People from England who live in Scotland are less likely to die from heart disease than those born north of the border, a study has found.
Experts do not fully understand why Scotland's health record is so bad
Researchers at Edinburgh University found those born in other parts of the UK who move to Scotland are 20% less likely to die from heart problems.
They suspect part of the reason is that many of those who move are well-off professionals with healthy lifestyles.
But the study suggested that this does not fully explain the difference.
Scotland has been branded the heart attack capital of Europe, with a combination of the population's smoking, drinking and eating habits largely to blame.
But the rate of heart disease among Scots is still higher than their lifestyles suggest it should be.
A British Heart Foundation survey earlier this year found a heart attack is suffered every 15 minutes in Scotland, and 10% of Scots are believed to be living with some form of heart or circulatory disease.
The study of English-born people living in Scotland, published in the Scottish Medical Journal, showed they have a 22% lower death rate from heart disease than Scottish-born men.
For English women in Scotland, the rate is 20% lower.
Dr Colin Fischbacher, the lead author of the report, said the exact reasons for the difference were still not known.
He added: "This difference could be because those who move are professionals, and we can speculate they are not taking on Scottish lifestyles.
"But Scots seem to have worse rates of heart disease than even our bad lifestyles would explain.
"Whatever the reason, the English moving to Scotland seem to escape it."
The study also discovered Scots of Indian, Pakistani, Bangladeshi and Chinese origin are as likely to suffer heart disease as the general Scottish population.
This indicates they take on negative elements of the Scottish lifestyle which can lead to heart problems, researchers said.
Dr Fischbacher said: "People from Bangladesh, India, Pakistan and China are traditionally at low risk of developing stroke or heart disease.

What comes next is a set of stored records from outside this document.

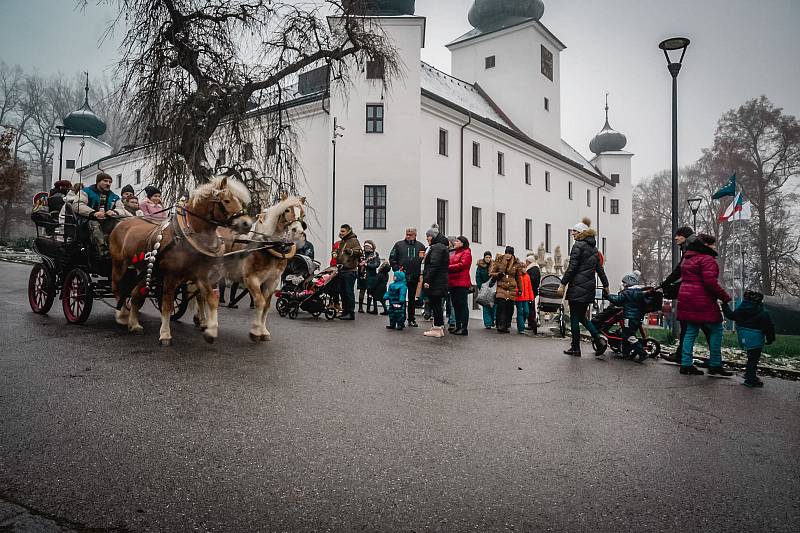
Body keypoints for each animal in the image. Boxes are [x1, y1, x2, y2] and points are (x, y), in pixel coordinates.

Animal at [109, 177, 252, 348]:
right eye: (226, 200)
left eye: (240, 201)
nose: (247, 223)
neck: (186, 236)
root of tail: (122, 222)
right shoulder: (171, 277)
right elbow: (167, 304)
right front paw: (165, 334)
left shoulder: (201, 276)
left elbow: (211, 299)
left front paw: (210, 331)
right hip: (119, 264)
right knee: (117, 288)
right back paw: (122, 316)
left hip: (145, 271)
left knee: (136, 293)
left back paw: (134, 324)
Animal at [205, 194, 304, 340]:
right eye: (287, 210)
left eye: (302, 213)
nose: (298, 231)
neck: (268, 246)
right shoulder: (252, 279)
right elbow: (260, 302)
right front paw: (256, 331)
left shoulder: (272, 281)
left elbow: (266, 306)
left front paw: (263, 331)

"But we can speculate that by adopting a Scottish lifestyle, taking less exercise and eating less healthily, they may be putting themselves at greater risk of these often fatal conditions."
These groups traditionally have lower rates of many diseases, including cancer, he added.
In many cases, this is due to religious or cultural considerations, such as not smoking or drinking.
Scientists from the University of Edinburgh and the NHS National Services Scotland reached their findings by studying the death certificates of Scottish residents aged 25 or above, who died between 1997 and 2003.
They looked at about 300,000 certificates.